Sunday, October 25, 2015

neutrinos

A wonderment of science

I’ve always enjoyed science. I was the only Hayter kid to ever ask Santa for a microscope, telescope and chemistry set. Santa doled ‘em out to me over a period of about eight Christmases.

With the chemistry set, I learned to turn water blue. That’s about it. The telescope had trouble locating the moon. The microscope had three separate lenses. Only the lowest power lens worked. It was great, too. The things I found crawling around on grass and twigs and leaves would scare you to death. No telling how many tiny worms I ingested in my childhood.

Oh yeah, back to bragging --I was also the only Hayter kid to ever make a barometer. I’ll try to work that piece of information into the article’s ending. Barometer. Not sure it’s possible.

Regardless, with my obvious interest in science, one would think I would now be a scientist. Well, life is a rocky road, my friend. Too soon, I discovered that it takes more than an interest in science to pass physics. It wasn’t that I was dumb. I was smart as a nail. Unfortunately, in order to pass chemistry and physics you have to know a lot of math. I’m good at adding and multiplying; stuff like that, but there is some other stuff in math that is really complicated.

At any rate, I never lost interest in science. In fact I recently read an entire article about two guys who won the Nobel Prize in Physics. It was a long article, too. The winners were Takaaki Kajita of Poland and Arthur McDonald from Canada. -- Take that back. Takaaki is from Japan. McDonald is still a Canadian.

The gentlemen managed to prove something of which I knew nothing. So surprising. Instead of just coming out and telling you what they discovered, let me milk this a bit. I don’t know if you’re aware, but every second we are bombarded by trillions of neutrinos. Duck! Here comes another 10 trillion.

When a neutrinos hit you, they don’t stick around to fester. In fact, the things go right through you, and then continue on their way through the earth. They’re able to penetrate stuff, because they’re pretty much nothing. At least that’s what scientists thought before the Canadian and Pole came along. I mean Canadian and Japanese physicists.

McDonald and Kajita got the Nobel Prize in Physics because they discovered that neutrinos are more than nothing. They proved that neutrinos actually have mass... substance. Big whoop. That’s what I said when I read it. “Big whoop!” But, it is big because of what neutrinos are. Hold onto your socks.

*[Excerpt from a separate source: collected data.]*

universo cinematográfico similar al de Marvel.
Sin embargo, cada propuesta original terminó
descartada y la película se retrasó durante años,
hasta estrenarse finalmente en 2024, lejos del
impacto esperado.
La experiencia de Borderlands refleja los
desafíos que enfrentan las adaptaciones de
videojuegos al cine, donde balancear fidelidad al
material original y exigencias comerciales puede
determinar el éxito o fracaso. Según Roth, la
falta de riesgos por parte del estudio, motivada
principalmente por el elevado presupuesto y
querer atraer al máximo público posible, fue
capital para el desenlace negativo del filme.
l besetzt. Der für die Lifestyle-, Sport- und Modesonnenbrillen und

Neutrinos are what are leftover when energy is spent. After an atomic bomb explosion, or while electricity is turning your fan blade, or lighting your room. Or the energy expended each time your heart beats, or your car engine is running. The biggest source of neutrinos anywhere around here is – drum roll – THE SUN. The sun burns hydrogen at a massive rate, so it’s sending the earth a manure load of neutrinos every second.
This is a picture of the sun taken through the earth
using "neutrino light" with the cameraq lens opened for about a year and a half.
Now, that's scary!

The thing that makes this such a big whoop, is the fact that we now have proof that energy doesn’t disappear when it’s through energizing. Its power becomes neutralized. It’s still a particle. I just has not power.

That’s where it got its name. Remember Enrico Fermi? Well, some of his grandkids do. He was an Italian physicist who worked on splitting atoms. When he mathematically proved the existence of neutrinos, he named them neutrinos, which is Italian for “Little Neutral Ones.” Isn’t that cute?

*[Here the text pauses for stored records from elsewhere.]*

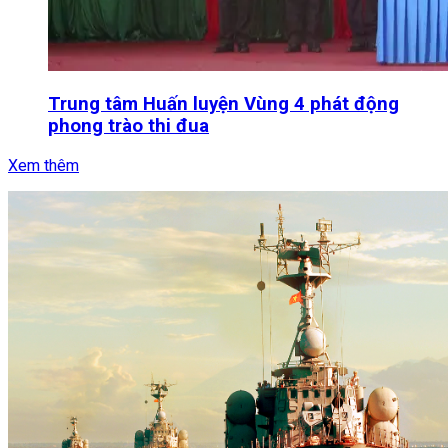
Trung tâm Huấn luyện Vùng 4 phát động
phong trào thi đua
Xem thêm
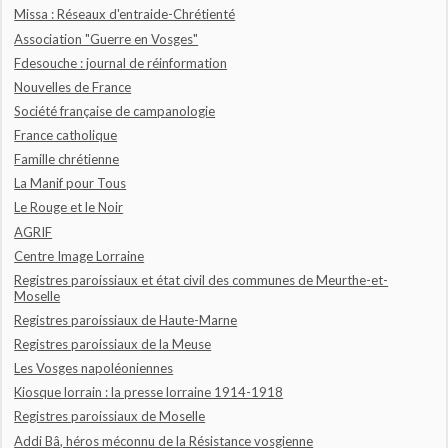
Missa : Réseaux d'entraide-Chrétienté
Association "Guerre en Vosges"
Fdesouche : journal de réinformation
Nouvelles de France
Société française de campanologie
France catholique
Famille chrétienne
La Manif pour Tous
Le Rouge et le Noir
AGRIF
Centre Image Lorraine
Registres paroissiaux et état civil des communes de Meurthe-et-
Moselle
Registres paroissiaux de Haute-Marne
Registres paroissiaux de la Meuse
Les Vosges napoléoniennes
Kiosque lorrain : la presse lorraine 1914-1918
Registres paroissiaux de Moselle
Addi Bâ, héros méconnu de la Résistance vosgienne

And do you know what else the Canadian and Japanese physicists proved? There are three types of neutrinos, and the guys discovered that each type of neutrino can switch back and forth to each of the other types. That means absolutely nothing to me, but I’ll bet there are people in this world who can take that info and do something with it. Like make an invisible man or shape-shifter, or a band aid that will actually stay stuck to your finger.

All of this is going to lead to something. Einstein and a few other smart people theorized, that all of the mass and energy in the universe has not increased or depleted one iota since creation. Mac and Kaj PROVED that energy has substance even after its power is sapped… and according to Einstein, mass can make energy. So, as energy burns up, mass still exists to make more energy. (Wow. For a second I almost understood that.)

Isn’t science a wonderment? I think if I had had just bit more encouragement in school, I could’ve become a scientist. In the fourth grade, we were assigned a science project. While other kids parents were making volcanoes and simulating earthquakes, I made a barometer out of a milk bottle, a balloon and a straw. And, get this, I didn’t even know what a barometer was. Not just anybody can do that. (There for a minute I didn’t think I could stick the barometer back into this thing. What did I tell you? Smart as a nail.)